→ **Assigned task**
Every line below that holds the string "bold" should be copied.

(Stored items)
■ ■ ■ ■
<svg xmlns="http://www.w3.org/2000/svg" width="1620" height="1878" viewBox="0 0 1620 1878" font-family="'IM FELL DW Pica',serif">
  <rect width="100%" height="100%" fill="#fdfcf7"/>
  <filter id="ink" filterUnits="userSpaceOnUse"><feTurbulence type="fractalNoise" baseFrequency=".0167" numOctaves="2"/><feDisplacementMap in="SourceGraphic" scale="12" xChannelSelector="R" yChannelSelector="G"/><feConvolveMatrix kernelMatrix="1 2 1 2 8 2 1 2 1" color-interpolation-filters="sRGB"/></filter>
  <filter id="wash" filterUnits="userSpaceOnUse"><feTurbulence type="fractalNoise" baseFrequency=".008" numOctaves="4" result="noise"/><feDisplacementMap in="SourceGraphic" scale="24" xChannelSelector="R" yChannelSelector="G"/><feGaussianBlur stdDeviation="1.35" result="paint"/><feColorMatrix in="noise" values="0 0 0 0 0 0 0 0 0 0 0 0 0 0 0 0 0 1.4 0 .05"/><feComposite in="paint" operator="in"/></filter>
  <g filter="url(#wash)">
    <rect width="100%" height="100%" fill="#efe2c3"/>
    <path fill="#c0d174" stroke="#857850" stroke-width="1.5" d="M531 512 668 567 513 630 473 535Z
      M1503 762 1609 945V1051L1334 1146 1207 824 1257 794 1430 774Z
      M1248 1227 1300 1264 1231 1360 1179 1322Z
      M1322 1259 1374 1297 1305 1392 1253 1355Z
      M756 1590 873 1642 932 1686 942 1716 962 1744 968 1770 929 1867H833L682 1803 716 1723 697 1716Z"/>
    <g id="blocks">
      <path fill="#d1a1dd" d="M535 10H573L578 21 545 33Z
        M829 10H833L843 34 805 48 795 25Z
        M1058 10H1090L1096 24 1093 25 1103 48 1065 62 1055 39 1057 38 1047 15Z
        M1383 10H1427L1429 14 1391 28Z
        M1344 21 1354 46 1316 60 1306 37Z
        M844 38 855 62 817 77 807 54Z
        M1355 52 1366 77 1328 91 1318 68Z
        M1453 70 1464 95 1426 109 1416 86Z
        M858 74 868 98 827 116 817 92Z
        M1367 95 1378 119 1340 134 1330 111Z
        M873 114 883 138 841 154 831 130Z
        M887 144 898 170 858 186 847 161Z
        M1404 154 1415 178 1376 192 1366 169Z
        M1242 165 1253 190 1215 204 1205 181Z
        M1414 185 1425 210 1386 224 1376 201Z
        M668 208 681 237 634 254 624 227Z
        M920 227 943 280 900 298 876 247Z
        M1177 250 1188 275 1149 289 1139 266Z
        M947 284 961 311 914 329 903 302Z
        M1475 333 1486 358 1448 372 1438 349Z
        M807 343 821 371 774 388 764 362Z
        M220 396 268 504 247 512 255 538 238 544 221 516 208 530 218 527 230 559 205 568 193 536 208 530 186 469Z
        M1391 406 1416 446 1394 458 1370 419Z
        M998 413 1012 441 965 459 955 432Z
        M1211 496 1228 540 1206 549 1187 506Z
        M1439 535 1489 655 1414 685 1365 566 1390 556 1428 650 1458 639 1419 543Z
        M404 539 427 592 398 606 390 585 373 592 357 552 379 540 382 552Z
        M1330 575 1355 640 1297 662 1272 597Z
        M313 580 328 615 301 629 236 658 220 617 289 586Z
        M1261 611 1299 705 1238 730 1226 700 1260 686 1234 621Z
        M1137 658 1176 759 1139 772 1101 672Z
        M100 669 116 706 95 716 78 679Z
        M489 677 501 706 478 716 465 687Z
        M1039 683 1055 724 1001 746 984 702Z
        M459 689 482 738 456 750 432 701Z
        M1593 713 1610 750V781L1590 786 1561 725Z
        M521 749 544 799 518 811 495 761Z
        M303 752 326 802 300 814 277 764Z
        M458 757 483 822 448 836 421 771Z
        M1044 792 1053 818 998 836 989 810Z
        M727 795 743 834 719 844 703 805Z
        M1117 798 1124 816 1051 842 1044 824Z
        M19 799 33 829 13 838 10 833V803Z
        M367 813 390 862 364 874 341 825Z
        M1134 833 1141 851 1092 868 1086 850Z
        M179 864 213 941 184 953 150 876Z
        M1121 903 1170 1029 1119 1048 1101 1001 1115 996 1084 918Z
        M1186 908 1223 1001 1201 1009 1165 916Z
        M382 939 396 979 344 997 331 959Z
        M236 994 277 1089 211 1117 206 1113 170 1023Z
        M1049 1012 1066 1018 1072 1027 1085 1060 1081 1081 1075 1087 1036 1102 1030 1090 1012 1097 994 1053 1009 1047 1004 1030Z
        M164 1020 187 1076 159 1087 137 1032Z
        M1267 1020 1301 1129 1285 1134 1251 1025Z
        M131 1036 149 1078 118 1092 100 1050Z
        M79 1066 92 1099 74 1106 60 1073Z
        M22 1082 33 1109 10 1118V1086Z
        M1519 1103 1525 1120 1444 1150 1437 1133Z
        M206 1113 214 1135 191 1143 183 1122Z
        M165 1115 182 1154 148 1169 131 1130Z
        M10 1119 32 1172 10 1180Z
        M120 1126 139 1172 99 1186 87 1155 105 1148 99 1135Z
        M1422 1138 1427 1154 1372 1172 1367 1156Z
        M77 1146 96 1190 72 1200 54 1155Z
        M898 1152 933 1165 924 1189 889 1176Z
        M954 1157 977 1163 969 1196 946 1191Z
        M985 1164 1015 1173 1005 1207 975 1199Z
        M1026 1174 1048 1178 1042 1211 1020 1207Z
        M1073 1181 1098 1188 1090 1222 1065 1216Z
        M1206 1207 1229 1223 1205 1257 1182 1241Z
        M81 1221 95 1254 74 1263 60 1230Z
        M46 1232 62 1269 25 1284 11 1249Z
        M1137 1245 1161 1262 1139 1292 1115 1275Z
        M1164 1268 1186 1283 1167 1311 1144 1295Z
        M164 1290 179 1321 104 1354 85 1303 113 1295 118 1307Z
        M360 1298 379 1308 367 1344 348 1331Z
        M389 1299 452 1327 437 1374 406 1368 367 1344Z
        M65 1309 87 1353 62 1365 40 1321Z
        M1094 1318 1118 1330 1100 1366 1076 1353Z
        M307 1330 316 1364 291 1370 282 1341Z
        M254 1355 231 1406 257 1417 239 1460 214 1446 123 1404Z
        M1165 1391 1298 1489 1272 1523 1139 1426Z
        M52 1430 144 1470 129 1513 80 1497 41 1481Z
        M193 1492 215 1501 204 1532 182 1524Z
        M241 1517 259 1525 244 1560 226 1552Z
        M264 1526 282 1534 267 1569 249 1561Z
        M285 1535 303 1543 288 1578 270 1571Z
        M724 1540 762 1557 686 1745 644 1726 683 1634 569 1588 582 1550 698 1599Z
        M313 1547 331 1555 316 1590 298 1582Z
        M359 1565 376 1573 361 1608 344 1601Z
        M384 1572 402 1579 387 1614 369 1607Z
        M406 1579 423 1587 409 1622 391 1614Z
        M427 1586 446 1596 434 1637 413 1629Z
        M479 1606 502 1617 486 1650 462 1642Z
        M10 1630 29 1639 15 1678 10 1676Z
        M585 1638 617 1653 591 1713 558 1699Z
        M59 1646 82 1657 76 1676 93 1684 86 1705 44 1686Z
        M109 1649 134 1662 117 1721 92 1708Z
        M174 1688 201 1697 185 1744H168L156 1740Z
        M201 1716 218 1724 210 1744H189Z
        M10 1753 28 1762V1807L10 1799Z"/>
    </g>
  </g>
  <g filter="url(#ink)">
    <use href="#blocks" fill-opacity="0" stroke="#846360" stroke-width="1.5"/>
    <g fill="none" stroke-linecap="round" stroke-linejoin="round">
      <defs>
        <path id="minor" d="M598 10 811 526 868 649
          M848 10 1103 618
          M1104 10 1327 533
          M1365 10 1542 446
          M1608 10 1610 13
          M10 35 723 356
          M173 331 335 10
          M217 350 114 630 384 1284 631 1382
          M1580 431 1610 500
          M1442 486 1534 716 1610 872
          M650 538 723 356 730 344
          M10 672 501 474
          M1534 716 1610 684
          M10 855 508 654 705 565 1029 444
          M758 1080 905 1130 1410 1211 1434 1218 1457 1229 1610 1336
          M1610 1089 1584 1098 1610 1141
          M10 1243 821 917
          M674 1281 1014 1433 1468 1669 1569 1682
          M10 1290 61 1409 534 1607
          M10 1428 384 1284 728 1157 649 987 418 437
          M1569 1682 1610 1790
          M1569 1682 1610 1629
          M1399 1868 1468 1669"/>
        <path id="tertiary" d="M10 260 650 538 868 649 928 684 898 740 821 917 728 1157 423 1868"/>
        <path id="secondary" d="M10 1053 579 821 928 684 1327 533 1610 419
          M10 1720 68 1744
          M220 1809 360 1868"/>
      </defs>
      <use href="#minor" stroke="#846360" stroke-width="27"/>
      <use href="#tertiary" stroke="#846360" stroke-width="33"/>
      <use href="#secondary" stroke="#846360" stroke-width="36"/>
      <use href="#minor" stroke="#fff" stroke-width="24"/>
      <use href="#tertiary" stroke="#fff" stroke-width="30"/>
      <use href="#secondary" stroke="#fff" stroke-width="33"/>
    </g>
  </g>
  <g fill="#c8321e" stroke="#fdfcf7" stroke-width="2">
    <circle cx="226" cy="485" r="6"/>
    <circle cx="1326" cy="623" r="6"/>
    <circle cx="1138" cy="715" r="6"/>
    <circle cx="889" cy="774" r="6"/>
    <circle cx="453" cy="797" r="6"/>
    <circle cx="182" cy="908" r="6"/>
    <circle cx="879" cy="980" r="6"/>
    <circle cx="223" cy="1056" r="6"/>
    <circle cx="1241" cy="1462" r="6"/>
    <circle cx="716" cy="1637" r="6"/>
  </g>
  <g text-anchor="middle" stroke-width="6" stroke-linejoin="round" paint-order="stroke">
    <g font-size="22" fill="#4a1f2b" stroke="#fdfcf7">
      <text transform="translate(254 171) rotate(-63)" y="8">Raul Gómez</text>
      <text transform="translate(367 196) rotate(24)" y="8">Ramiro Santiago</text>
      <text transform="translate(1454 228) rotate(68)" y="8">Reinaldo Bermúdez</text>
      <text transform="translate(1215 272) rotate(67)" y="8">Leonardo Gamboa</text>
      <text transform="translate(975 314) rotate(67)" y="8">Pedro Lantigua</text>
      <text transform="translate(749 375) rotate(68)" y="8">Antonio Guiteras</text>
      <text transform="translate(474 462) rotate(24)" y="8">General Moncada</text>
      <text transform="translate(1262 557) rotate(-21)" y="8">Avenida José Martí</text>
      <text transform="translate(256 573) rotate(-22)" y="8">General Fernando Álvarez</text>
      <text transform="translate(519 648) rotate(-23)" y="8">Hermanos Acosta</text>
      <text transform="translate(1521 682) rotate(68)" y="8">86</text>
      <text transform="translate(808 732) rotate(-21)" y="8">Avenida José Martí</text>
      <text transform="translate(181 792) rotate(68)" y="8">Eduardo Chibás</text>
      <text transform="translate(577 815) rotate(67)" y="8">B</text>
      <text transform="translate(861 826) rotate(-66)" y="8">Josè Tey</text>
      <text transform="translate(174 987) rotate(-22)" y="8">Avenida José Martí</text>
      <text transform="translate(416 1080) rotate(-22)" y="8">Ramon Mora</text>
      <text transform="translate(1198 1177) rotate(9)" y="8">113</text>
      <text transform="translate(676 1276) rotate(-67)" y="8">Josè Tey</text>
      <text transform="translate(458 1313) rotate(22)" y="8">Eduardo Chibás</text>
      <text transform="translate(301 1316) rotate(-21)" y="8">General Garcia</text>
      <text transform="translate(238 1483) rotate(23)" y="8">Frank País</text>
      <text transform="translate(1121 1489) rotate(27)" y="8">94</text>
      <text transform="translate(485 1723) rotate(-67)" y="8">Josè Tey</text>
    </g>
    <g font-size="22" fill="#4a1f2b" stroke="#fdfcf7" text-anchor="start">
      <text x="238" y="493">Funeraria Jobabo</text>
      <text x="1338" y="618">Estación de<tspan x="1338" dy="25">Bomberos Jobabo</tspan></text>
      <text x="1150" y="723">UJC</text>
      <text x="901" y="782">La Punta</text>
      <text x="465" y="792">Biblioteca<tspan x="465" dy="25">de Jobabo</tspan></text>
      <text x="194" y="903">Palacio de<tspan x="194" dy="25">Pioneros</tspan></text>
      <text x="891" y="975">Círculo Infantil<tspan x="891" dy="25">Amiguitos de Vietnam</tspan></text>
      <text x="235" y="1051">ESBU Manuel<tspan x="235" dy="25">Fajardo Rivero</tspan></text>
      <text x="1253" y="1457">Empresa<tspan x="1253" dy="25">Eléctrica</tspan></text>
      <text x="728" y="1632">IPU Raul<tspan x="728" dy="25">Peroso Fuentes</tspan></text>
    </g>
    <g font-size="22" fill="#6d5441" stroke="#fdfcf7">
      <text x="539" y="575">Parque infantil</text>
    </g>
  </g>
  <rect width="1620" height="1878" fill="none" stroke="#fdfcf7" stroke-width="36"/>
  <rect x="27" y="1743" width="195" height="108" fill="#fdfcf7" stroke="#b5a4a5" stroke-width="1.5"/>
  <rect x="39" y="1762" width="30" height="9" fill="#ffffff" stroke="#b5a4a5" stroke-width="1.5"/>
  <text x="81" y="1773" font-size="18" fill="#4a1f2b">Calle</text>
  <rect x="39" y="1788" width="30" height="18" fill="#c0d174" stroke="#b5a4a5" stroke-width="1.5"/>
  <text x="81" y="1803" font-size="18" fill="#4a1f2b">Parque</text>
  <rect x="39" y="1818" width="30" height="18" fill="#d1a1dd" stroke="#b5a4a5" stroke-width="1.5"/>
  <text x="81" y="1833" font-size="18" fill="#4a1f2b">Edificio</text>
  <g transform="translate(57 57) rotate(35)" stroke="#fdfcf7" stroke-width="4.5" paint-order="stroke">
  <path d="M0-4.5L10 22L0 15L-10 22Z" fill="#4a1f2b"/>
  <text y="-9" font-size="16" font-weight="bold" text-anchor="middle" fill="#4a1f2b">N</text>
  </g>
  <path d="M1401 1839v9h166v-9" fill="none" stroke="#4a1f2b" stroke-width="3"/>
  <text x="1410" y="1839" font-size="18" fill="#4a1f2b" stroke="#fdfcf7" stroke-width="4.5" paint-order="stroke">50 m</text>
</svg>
■ ■ ■ ■
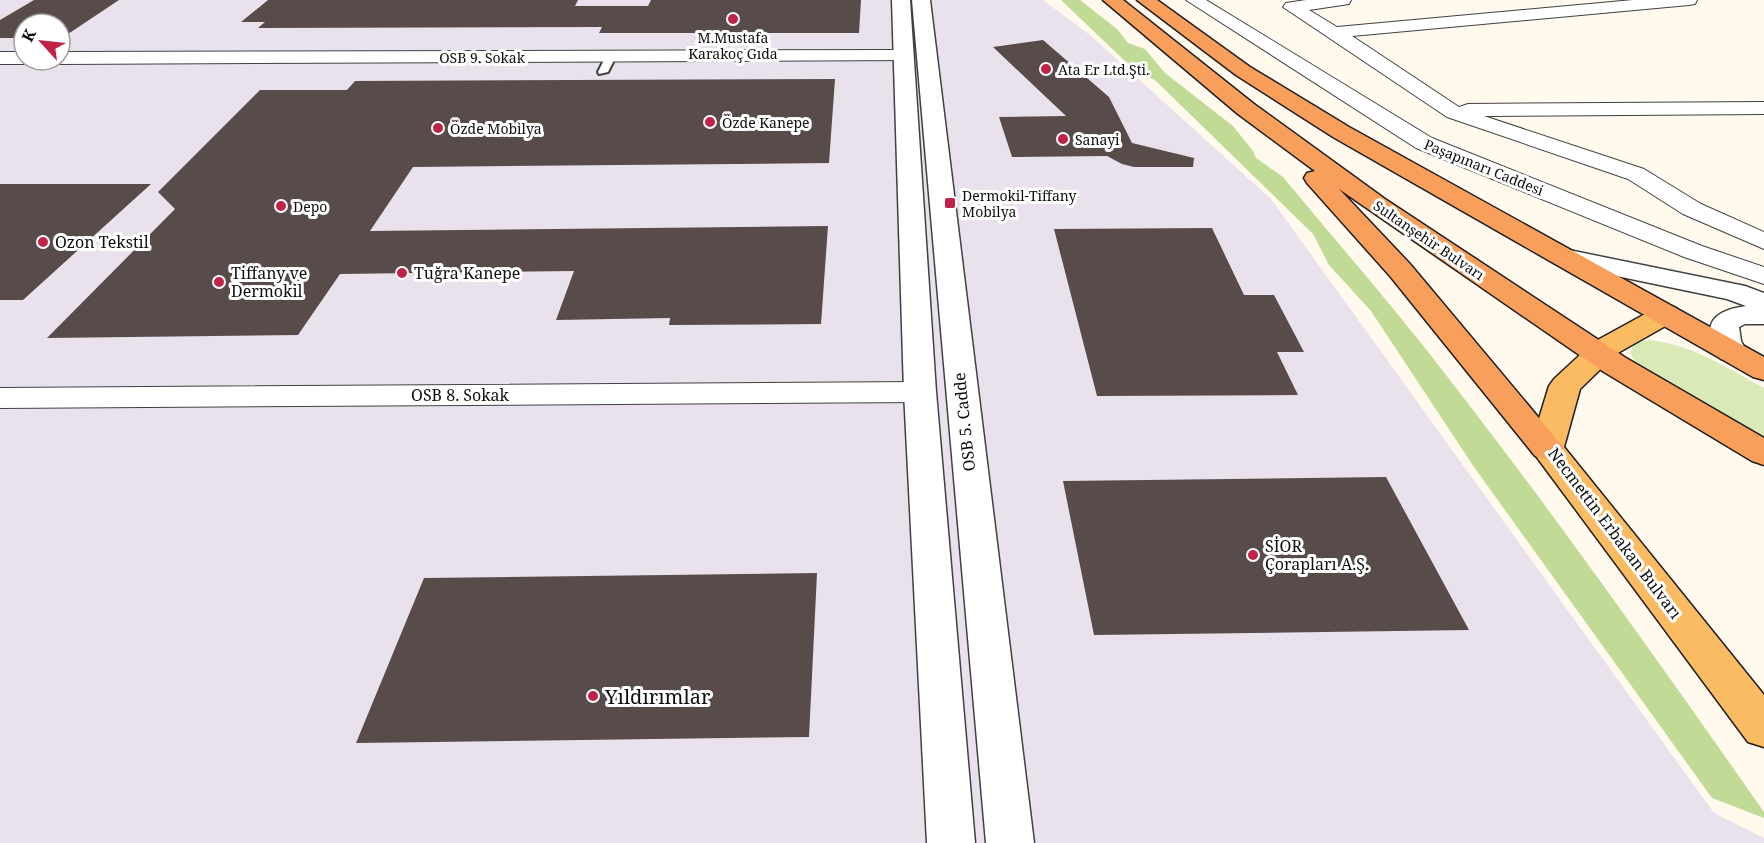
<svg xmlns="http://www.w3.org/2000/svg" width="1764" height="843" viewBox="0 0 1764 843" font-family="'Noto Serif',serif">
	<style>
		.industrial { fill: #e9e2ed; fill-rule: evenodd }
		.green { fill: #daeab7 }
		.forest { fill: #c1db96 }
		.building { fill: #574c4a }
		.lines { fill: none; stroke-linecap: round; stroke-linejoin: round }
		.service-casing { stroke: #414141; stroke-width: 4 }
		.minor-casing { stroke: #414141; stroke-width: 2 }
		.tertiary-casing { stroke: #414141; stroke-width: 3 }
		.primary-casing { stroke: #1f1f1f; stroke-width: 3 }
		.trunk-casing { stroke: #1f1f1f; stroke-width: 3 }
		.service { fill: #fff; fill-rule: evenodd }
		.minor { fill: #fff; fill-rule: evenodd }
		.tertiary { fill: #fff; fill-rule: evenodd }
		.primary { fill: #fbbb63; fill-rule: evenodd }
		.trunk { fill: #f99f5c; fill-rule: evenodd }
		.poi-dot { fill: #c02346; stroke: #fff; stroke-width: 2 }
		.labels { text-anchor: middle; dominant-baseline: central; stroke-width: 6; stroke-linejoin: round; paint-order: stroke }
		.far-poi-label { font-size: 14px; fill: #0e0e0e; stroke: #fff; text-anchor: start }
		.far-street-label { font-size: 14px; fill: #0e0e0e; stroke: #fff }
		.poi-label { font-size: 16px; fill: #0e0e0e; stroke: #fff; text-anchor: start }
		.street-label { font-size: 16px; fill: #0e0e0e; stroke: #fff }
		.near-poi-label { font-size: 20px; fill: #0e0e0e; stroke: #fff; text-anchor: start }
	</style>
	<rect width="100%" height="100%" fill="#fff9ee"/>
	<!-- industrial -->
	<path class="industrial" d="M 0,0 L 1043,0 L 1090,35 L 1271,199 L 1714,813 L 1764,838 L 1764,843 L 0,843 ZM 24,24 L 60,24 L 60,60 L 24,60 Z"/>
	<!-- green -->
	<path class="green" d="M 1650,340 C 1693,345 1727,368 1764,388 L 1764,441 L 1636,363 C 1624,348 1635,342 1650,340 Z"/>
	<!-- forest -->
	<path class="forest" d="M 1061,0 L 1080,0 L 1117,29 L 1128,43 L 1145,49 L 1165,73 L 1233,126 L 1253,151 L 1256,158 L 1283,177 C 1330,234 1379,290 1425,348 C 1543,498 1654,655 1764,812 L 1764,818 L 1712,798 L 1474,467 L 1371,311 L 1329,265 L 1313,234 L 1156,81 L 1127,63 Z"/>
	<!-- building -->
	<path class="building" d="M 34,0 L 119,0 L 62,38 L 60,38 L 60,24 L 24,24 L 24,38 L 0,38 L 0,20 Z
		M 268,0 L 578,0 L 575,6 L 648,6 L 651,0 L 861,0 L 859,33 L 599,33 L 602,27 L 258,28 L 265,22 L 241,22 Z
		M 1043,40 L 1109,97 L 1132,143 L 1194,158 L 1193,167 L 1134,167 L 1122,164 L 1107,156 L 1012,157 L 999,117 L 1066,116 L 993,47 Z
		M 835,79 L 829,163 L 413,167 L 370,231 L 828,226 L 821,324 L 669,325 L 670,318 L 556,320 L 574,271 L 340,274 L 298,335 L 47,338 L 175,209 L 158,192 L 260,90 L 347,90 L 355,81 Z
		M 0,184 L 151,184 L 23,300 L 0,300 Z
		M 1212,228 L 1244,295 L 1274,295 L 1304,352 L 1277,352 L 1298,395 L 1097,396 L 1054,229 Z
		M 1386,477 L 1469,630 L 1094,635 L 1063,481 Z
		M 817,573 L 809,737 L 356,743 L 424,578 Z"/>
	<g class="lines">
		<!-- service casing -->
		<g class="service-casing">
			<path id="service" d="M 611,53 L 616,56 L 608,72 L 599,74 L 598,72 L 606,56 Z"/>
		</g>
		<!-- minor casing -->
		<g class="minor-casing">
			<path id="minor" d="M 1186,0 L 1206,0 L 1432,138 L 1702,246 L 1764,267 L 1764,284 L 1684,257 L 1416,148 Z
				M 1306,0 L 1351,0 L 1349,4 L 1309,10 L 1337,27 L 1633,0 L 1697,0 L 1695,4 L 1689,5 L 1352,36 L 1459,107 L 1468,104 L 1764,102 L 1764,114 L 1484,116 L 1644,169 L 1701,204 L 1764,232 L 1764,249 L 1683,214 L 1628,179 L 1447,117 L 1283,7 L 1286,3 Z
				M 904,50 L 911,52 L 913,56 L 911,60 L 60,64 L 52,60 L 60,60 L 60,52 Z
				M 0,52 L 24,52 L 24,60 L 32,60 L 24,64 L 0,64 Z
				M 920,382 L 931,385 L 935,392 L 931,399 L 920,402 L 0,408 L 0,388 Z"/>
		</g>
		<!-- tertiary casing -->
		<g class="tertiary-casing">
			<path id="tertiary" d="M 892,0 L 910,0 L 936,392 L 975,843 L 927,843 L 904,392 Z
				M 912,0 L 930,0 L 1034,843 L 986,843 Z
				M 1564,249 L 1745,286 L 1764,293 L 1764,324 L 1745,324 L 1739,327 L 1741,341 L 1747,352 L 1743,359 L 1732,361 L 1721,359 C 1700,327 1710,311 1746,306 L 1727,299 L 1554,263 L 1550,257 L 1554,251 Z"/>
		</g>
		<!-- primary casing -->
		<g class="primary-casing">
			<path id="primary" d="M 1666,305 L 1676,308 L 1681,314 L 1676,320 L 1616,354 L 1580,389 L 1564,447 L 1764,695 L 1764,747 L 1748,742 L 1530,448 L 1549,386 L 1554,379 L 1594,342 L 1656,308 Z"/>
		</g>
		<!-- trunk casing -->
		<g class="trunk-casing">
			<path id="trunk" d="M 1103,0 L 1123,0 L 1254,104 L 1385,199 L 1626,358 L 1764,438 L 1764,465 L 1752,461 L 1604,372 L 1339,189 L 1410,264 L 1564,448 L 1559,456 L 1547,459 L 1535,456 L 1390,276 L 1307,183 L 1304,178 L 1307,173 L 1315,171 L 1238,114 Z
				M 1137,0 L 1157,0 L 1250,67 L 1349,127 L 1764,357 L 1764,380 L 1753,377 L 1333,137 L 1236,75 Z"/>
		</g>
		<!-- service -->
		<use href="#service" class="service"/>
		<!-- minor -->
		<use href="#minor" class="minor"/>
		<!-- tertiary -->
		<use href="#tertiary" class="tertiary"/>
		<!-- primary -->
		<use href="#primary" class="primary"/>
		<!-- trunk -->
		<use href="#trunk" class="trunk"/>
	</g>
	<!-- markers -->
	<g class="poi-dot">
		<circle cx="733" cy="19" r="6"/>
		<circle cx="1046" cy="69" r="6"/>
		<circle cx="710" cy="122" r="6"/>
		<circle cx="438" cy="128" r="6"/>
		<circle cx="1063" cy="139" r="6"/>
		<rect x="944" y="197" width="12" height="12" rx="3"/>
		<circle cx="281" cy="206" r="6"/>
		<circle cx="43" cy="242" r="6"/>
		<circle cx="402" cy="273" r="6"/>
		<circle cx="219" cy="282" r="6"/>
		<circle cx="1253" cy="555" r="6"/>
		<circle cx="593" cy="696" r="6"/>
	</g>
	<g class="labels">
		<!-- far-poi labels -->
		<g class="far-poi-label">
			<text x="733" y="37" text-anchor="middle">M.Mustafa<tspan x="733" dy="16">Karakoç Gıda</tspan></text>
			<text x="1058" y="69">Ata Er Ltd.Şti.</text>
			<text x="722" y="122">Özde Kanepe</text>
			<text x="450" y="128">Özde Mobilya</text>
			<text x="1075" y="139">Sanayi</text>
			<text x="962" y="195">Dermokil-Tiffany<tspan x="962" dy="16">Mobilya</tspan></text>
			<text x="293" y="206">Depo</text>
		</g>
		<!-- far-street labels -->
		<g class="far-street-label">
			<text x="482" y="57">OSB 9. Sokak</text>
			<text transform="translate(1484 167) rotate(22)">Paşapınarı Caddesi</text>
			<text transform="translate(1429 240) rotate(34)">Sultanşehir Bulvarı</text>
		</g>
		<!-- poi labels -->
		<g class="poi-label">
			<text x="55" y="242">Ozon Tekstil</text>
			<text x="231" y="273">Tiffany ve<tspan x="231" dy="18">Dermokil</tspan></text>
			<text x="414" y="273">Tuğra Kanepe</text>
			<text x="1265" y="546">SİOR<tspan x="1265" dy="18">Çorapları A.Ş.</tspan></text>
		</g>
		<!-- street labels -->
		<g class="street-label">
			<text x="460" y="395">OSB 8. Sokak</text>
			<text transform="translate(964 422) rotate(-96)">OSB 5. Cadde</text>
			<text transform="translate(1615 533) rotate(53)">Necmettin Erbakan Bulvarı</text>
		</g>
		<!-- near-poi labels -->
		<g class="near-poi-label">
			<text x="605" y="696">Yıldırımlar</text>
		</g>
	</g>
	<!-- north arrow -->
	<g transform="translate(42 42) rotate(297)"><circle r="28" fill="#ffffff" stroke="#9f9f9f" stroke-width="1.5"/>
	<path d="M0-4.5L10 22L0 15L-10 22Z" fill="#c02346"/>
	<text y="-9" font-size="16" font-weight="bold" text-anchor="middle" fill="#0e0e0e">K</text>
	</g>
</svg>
■ ■ ■ ■
→ **Output below**
  <text y="-9" font-size="16" font-weight="bold" text-anchor="middle" fill="#4a1f2b">N</text>
	<text y="-9" font-size="16" font-weight="bold" text-anchor="middle" fill="#0e0e0e">K</text>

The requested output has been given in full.